* WORK ITEM: Every record below is to be repeated exactly, with the pictures left out.

-- SUPPLIED DATA follows --

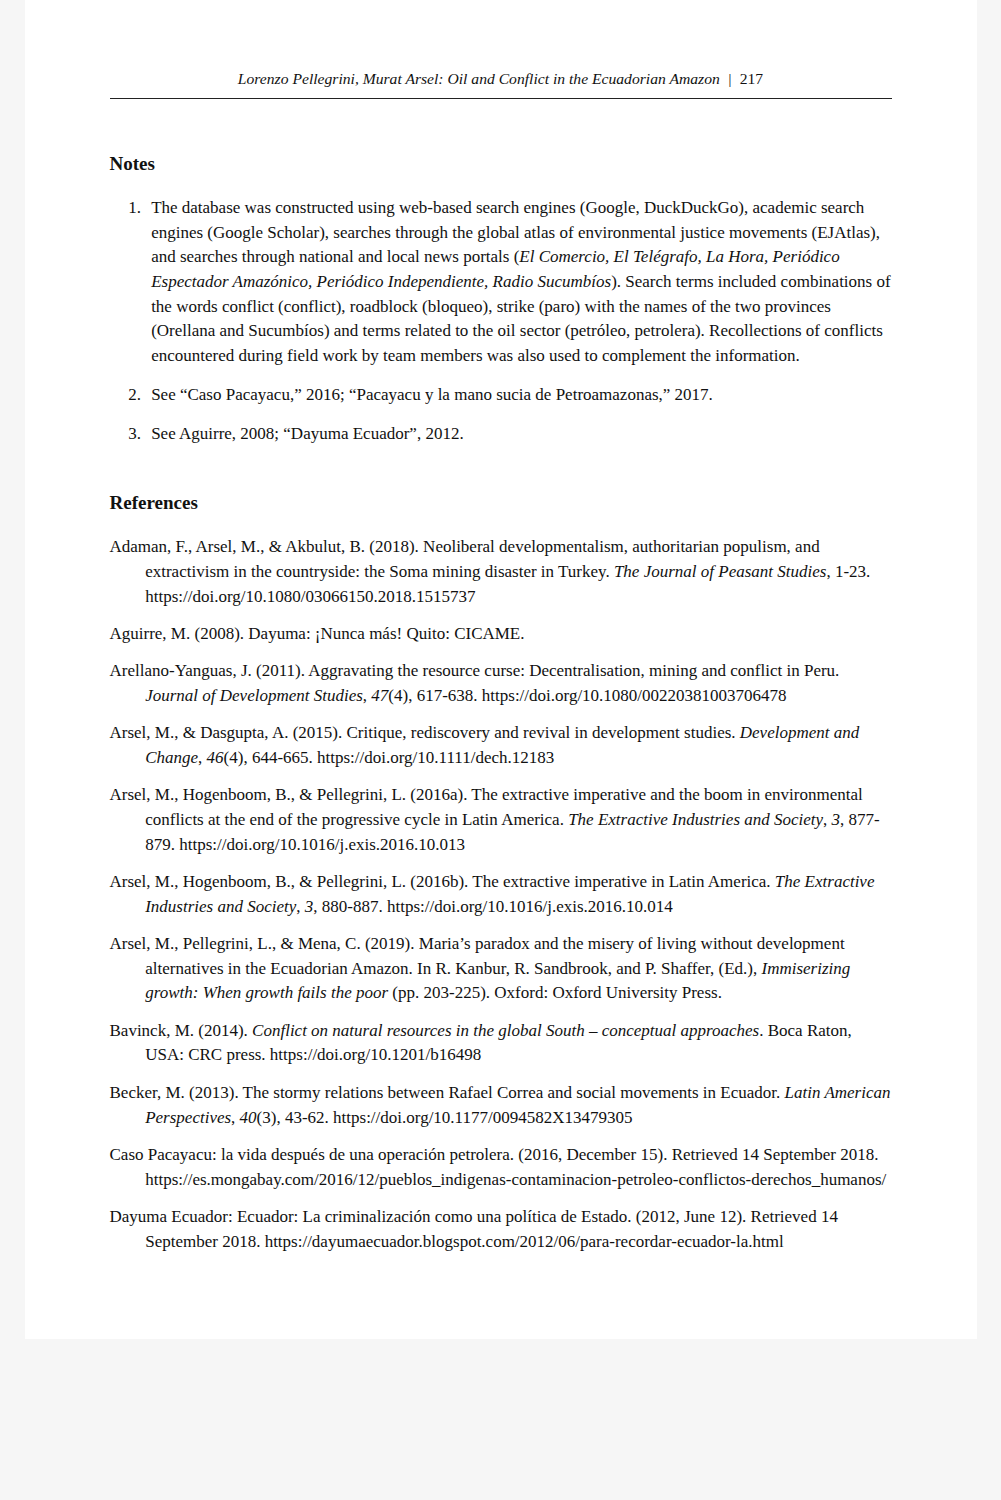Lorenzo Pellegrini, Murat Arsel: Oil and Conflict in the Ecuadorian Amazon | 217
Notes
The database was constructed using web-based search engines (Google, DuckDuckGo), academic search engines (Google Scholar), searches through the global atlas of environmental justice movements (EJAtlas), and searches through national and local news portals (El Comercio, El Telégrafo, La Hora, Periódico Espectador Amazónico, Periódico Independiente, Radio Sucumbíos). Search terms included combinations of the words conflict (conflict), roadblock (bloqueo), strike (paro) with the names of the two provinces (Orellana and Sucumbíos) and terms related to the oil sector (petróleo, petrolera). Recollections of conflicts encountered during field work by team members was also used to complement the information.
See “Caso Pacayacu,” 2016; “Pacayacu y la mano sucia de Petroamazonas,” 2017.
See Aguirre, 2008; “Dayuma Ecuador”, 2012.
References
Adaman, F., Arsel, M., & Akbulut, B. (2018). Neoliberal developmentalism, authoritarian populism, and extractivism in the countryside: the Soma mining disaster in Turkey. The Journal of Peasant Studies, 1-23. https://doi.org/10.1080/03066150.2018.1515737
Aguirre, M. (2008). Dayuma: ¡Nunca más! Quito: CICAME.
Arellano-Yanguas, J. (2011). Aggravating the resource curse: Decentralisation, mining and conflict in Peru. Journal of Development Studies, 47(4), 617-638. https://doi.org/10.1080/00220381003706478
Arsel, M., & Dasgupta, A. (2015). Critique, rediscovery and revival in development studies. Development and Change, 46(4), 644-665. https://doi.org/10.1111/dech.12183
Arsel, M., Hogenboom, B., & Pellegrini, L. (2016a). The extractive imperative and the boom in environmental conflicts at the end of the progressive cycle in Latin America. The Extractive Industries and Society, 3, 877-879. https://doi.org/10.1016/j.exis.2016.10.013
Arsel, M., Hogenboom, B., & Pellegrini, L. (2016b). The extractive imperative in Latin America. The Extractive Industries and Society, 3, 880-887. https://doi.org/10.1016/j.exis.2016.10.014
Arsel, M., Pellegrini, L., & Mena, C. (2019). Maria’s paradox and the misery of living without development alternatives in the Ecuadorian Amazon. In R. Kanbur, R. Sandbrook, and P. Shaffer, (Ed.), Immiserizing growth: When growth fails the poor (pp. 203-225). Oxford: Oxford University Press.
Bavinck, M. (2014). Conflict on natural resources in the global South – conceptual approaches. Boca Raton, USA: CRC press. https://doi.org/10.1201/b16498
Becker, M. (2013). The stormy relations between Rafael Correa and social movements in Ecuador. Latin American Perspectives, 40(3), 43-62. https://doi.org/10.1177/0094582X13479305
Caso Pacayacu: la vida después de una operación petrolera. (2016, December 15). Retrieved 14 September 2018. https://es.mongabay.com/2016/12/pueblos_indigenas-contaminacion-petroleo-conflictos-derechos_humanos/
Dayuma Ecuador: Ecuador: La criminalización como una política de Estado. (2012, June 12). Retrieved 14 September 2018. https://dayumaecuador.blogspot.com/2012/06/para-recordar-ecuador-la.html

-- SUPPLIED DATA concluded --

* COMPLETED TASK:
Lorenzo Pellegrini, Murat Arsel: Oil and Conflict in the Ecuadorian Amazon | 217
Notes
The database was constructed using web-based search engines (Google, DuckDuckGo), academic search engines (Google Scholar), searches through the global atlas of environmental justice movements (EJAtlas), and searches through national and local news portals (El Comercio, El Telégrafo, La Hora, Periódico Espectador Amazónico, Periódico Independiente, Radio Sucumbíos). Search terms included combinations of the words conflict (conflict), roadblock (bloqueo), strike (paro) with the names of the two provinces (Orellana and Sucumbíos) and terms related to the oil sector (petróleo, petrolera). Recollections of conflicts encountered during field work by team members was also used to complement the information.
See “Caso Pacayacu,” 2016; “Pacayacu y la mano sucia de Petroamazonas,” 2017.
See Aguirre, 2008; “Dayuma Ecuador”, 2012.
References
Adaman, F., Arsel, M., & Akbulut, B. (2018). Neoliberal developmentalism, authoritarian populism, and extractivism in the countryside: the Soma mining disaster in Turkey. The Journal of Peasant Studies, 1-23. https://doi.org/10.1080/03066150.2018.1515737
Aguirre, M. (2008). Dayuma: ¡Nunca más! Quito: CICAME.
Arellano-Yanguas, J. (2011). Aggravating the resource curse: Decentralisation, mining and conflict in Peru. Journal of Development Studies, 47(4), 617-638. https://doi.org/10.1080/00220381003706478
Arsel, M., & Dasgupta, A. (2015). Critique, rediscovery and revival in development studies. Development and Change, 46(4), 644-665. https://doi.org/10.1111/dech.12183
Arsel, M., Hogenboom, B., & Pellegrini, L. (2016a). The extractive imperative and the boom in environmental conflicts at the end of the progressive cycle in Latin America. The Extractive Industries and Society, 3, 877-879. https://doi.org/10.1016/j.exis.2016.10.013
Arsel, M., Hogenboom, B., & Pellegrini, L. (2016b). The extractive imperative in Latin America. The Extractive Industries and Society, 3, 880-887. https://doi.org/10.1016/j.exis.2016.10.014
Arsel, M., Pellegrini, L., & Mena, C. (2019). Maria’s paradox and the misery of living without development alternatives in the Ecuadorian Amazon. In R. Kanbur, R. Sandbrook, and P. Shaffer, (Ed.), Immiserizing growth: When growth fails the poor (pp. 203-225). Oxford: Oxford University Press.
Bavinck, M. (2014). Conflict on natural resources in the global South – conceptual approaches. Boca Raton, USA: CRC press. https://doi.org/10.1201/b16498
Becker, M. (2013). The stormy relations between Rafael Correa and social movements in Ecuador. Latin American Perspectives, 40(3), 43-62. https://doi.org/10.1177/0094582X13479305
Caso Pacayacu: la vida después de una operación petrolera. (2016, December 15). Retrieved 14 September 2018. https://es.mongabay.com/2016/12/pueblos_indigenas-contaminacion-petroleo-conflictos-derechos_humanos/
Dayuma Ecuador: Ecuador: La criminalización como una política de Estado. (2012, June 12). Retrieved 14 September 2018. https://dayumaecuador.blogspot.com/2012/06/para-recordar-ecuador-la.html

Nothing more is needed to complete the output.